Your goal » Transcribe the data verbatim and drop its images.
[Provided material — start]
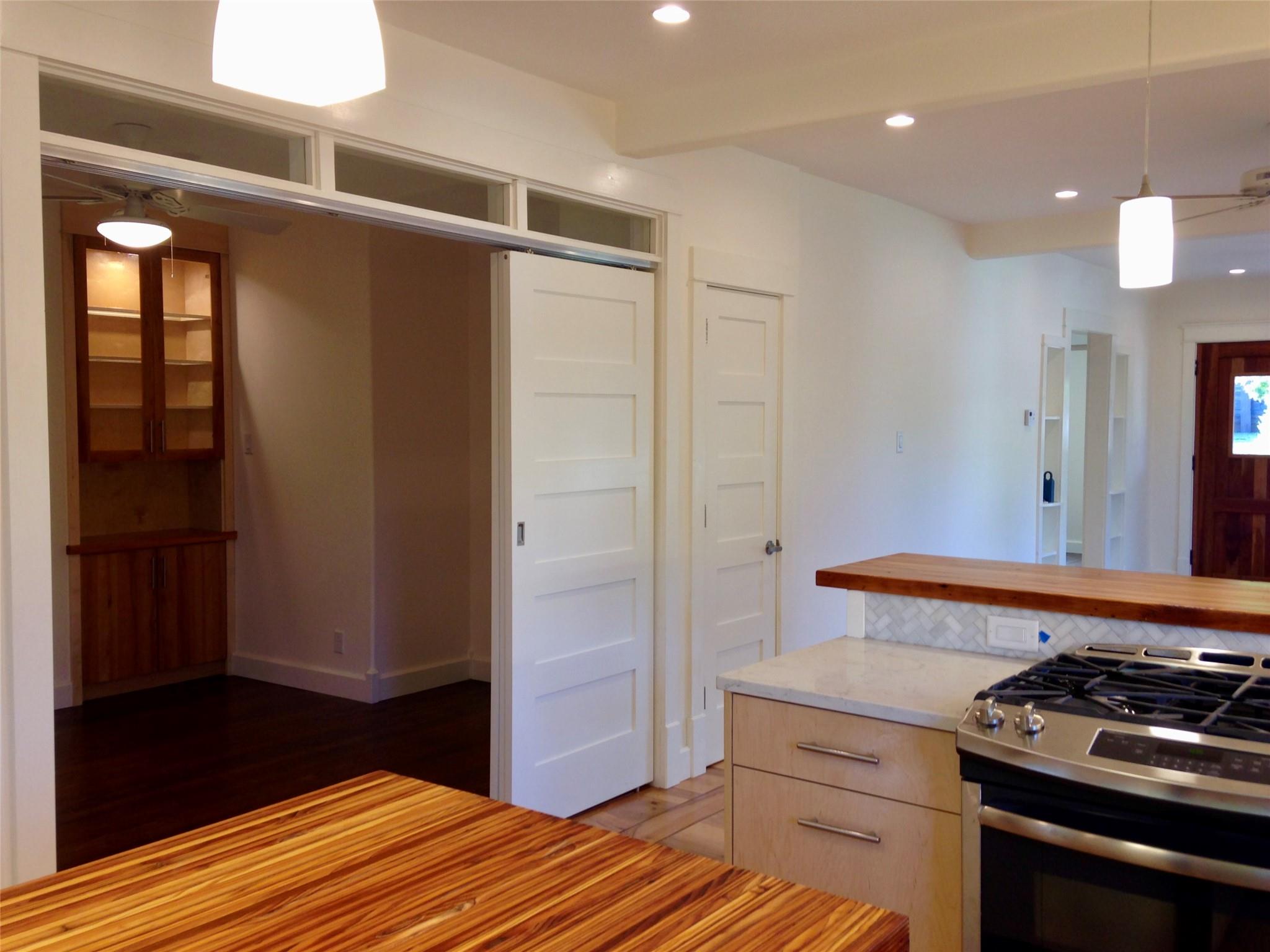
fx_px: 1211
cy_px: 476
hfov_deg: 55.4
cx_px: 635
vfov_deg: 42.9
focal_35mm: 33
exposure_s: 1/20
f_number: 2.4
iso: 50
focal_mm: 4.12
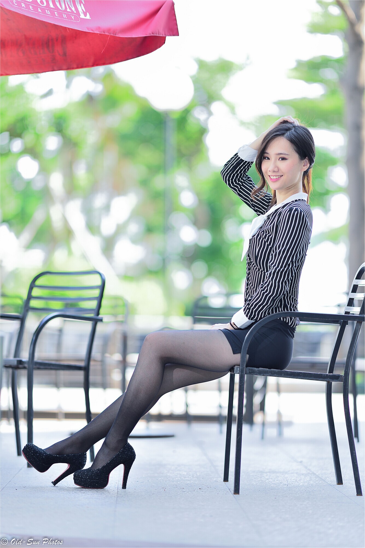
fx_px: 1596
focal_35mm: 105
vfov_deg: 19.5
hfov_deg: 13.0
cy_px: 274
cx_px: 182
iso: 100
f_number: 1.4
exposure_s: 1/640
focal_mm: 105
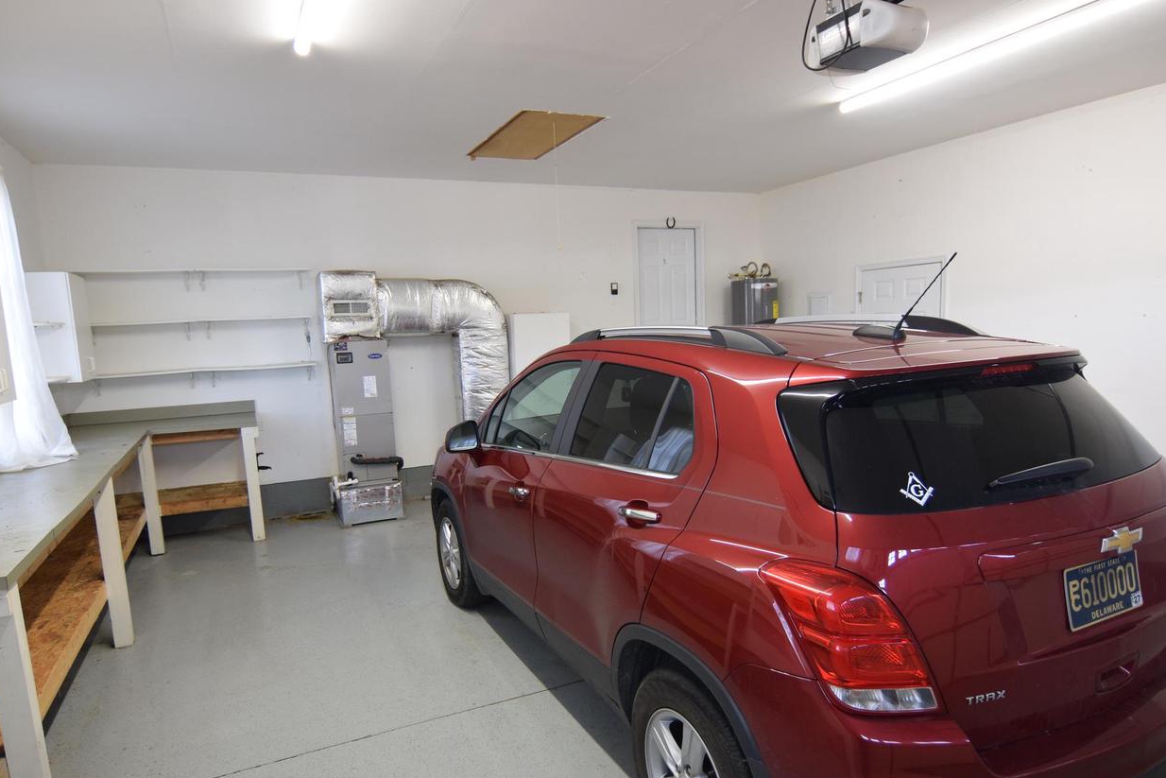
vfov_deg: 59.3
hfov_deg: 81.2
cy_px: 440
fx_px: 680
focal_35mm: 21
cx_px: 579
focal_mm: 12
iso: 500
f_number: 4
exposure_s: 1/60
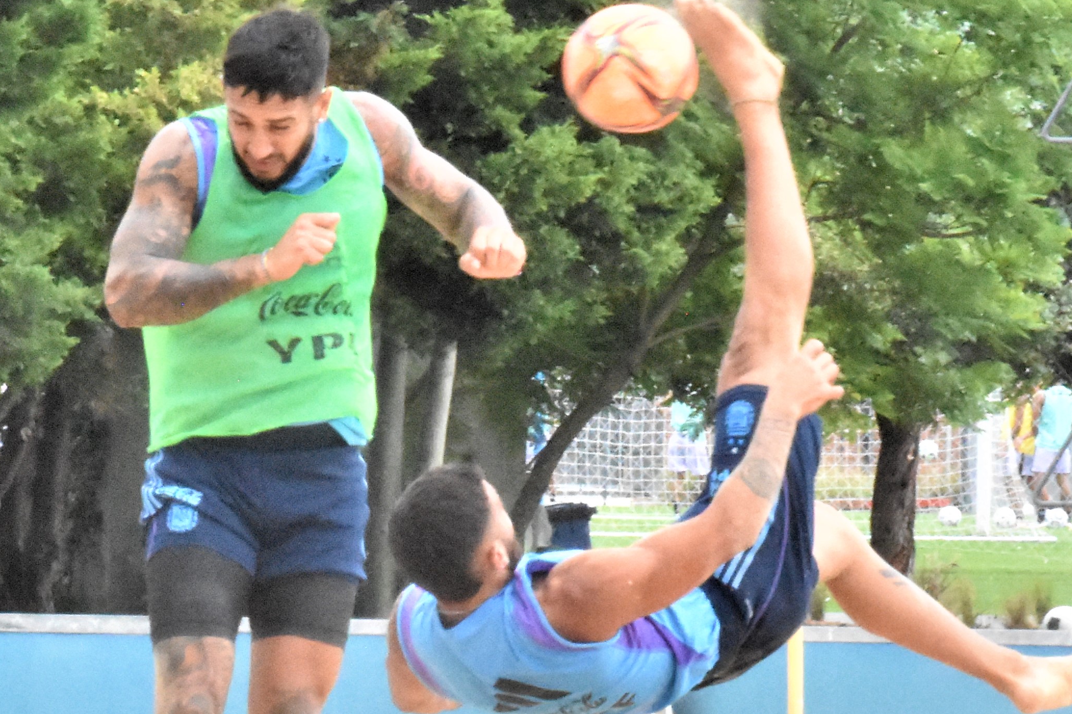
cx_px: 463
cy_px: 488
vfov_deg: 3.5
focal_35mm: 396
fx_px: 11793
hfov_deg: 5.2
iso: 10000
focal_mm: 125
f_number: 25
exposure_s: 1/1000
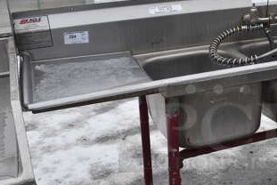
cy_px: 125
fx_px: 408
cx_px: 218
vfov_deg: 25.4
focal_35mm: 53
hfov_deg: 36.3
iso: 200
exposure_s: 1/160
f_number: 6.3
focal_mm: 18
[Provided material — finish]
Solution »
fx_px: 1211
cy_px: 476
hfov_deg: 55.4
cx_px: 635
vfov_deg: 42.9
focal_35mm: 33
exposure_s: 1/20
f_number: 2.4
iso: 50
focal_mm: 4.12
fx_px: 1596
focal_35mm: 105
vfov_deg: 19.5
hfov_deg: 13.0
cy_px: 274
cx_px: 182
iso: 100
f_number: 1.4
exposure_s: 1/640
focal_mm: 105
vfov_deg: 59.3
hfov_deg: 81.2
cy_px: 440
fx_px: 680
focal_35mm: 21
cx_px: 579
focal_mm: 12
iso: 500
f_number: 4
exposure_s: 1/60
cx_px: 463
cy_px: 488
vfov_deg: 3.5
focal_35mm: 396
fx_px: 11793
hfov_deg: 5.2
iso: 10000
focal_mm: 125
f_number: 25
exposure_s: 1/1000
cy_px: 125
fx_px: 408
cx_px: 218
vfov_deg: 25.4
focal_35mm: 53
hfov_deg: 36.3
iso: 200
exposure_s: 1/160
f_number: 6.3
focal_mm: 18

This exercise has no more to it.